Records for this task ▸
**********

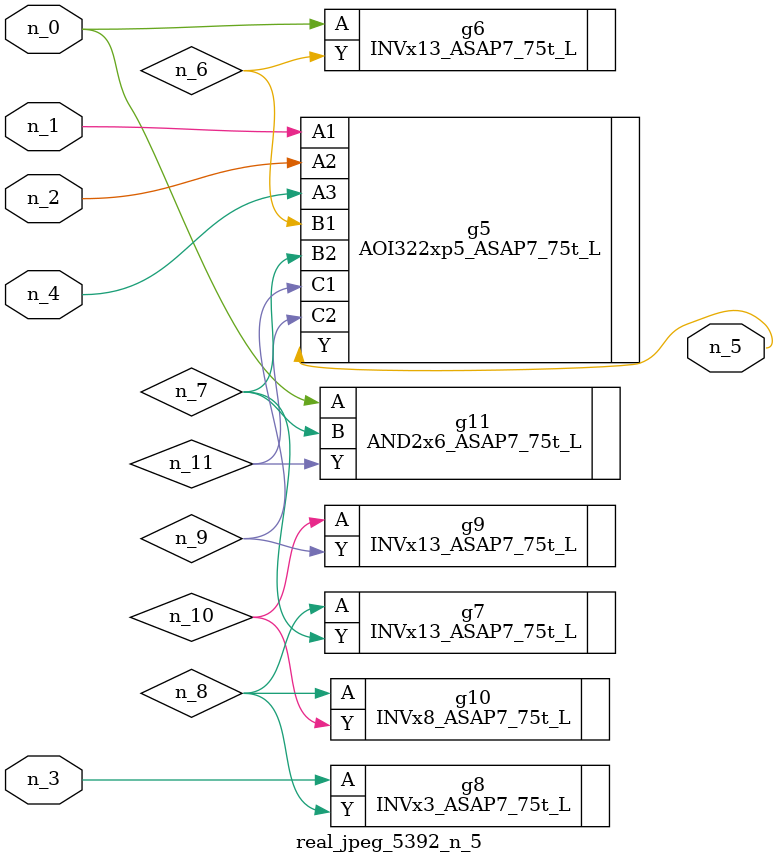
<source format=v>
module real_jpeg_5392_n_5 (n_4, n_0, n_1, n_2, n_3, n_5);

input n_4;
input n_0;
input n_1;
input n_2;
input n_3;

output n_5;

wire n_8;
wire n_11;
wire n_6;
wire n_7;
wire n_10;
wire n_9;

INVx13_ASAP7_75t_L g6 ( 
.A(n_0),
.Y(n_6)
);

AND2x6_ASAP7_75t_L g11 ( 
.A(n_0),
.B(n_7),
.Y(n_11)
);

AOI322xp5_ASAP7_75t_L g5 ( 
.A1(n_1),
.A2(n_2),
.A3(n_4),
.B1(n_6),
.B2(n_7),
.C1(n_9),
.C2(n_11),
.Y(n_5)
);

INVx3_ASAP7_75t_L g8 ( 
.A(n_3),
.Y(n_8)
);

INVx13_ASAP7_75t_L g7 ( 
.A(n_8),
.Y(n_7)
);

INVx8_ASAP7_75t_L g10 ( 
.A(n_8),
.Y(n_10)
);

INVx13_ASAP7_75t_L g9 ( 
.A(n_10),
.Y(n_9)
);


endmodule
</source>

**********

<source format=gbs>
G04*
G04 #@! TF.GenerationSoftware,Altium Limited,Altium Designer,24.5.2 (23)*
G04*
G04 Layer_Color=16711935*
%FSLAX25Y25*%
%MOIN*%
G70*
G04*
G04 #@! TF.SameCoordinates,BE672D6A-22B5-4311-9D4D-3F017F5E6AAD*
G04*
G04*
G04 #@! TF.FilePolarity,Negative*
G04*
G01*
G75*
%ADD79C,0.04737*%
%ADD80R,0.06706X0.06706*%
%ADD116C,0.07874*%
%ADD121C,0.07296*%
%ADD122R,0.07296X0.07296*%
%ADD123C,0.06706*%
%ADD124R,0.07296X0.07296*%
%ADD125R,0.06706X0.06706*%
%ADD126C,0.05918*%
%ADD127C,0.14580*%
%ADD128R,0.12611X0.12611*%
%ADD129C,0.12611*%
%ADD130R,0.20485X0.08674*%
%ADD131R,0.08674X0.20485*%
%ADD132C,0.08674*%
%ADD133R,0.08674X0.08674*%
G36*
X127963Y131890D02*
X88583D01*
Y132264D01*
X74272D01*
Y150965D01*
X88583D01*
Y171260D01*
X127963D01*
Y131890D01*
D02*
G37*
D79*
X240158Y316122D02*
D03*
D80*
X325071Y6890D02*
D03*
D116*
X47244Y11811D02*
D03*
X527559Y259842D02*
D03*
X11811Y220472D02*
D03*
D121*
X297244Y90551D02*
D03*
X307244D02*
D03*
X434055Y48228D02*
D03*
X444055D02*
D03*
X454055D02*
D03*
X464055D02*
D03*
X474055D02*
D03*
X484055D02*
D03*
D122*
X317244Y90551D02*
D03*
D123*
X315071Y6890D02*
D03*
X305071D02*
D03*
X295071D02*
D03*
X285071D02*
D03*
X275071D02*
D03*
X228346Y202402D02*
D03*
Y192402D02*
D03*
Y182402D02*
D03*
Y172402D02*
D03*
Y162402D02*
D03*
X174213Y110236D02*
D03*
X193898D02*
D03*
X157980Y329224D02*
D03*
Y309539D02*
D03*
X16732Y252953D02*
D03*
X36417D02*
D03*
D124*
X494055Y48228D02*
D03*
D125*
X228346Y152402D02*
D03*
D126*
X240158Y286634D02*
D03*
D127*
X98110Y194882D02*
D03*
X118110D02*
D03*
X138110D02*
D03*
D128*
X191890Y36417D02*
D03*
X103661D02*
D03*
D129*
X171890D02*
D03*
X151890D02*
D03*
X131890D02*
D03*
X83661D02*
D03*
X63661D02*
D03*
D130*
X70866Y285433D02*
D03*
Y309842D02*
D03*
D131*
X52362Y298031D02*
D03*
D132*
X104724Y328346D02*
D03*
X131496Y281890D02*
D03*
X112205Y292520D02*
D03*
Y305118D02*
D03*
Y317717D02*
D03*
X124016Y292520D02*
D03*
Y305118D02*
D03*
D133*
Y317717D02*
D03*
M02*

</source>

**********

Your assignment ▸
Please reproduce exactly the lines in the listing above from the one containing "Y172402D02*" through the one containing "X98110Y194882D02*", both included, and nothing more.

Output ▸
Y172402D02*
D03*
Y162402D02*
D03*
X174213Y110236D02*
D03*
X193898D02*
D03*
X157980Y329224D02*
D03*
Y309539D02*
D03*
X16732Y252953D02*
D03*
X36417D02*
D03*
D124*
X494055Y48228D02*
D03*
D125*
X228346Y152402D02*
D03*
D126*
X240158Y286634D02*
D03*
D127*
X98110Y194882D02*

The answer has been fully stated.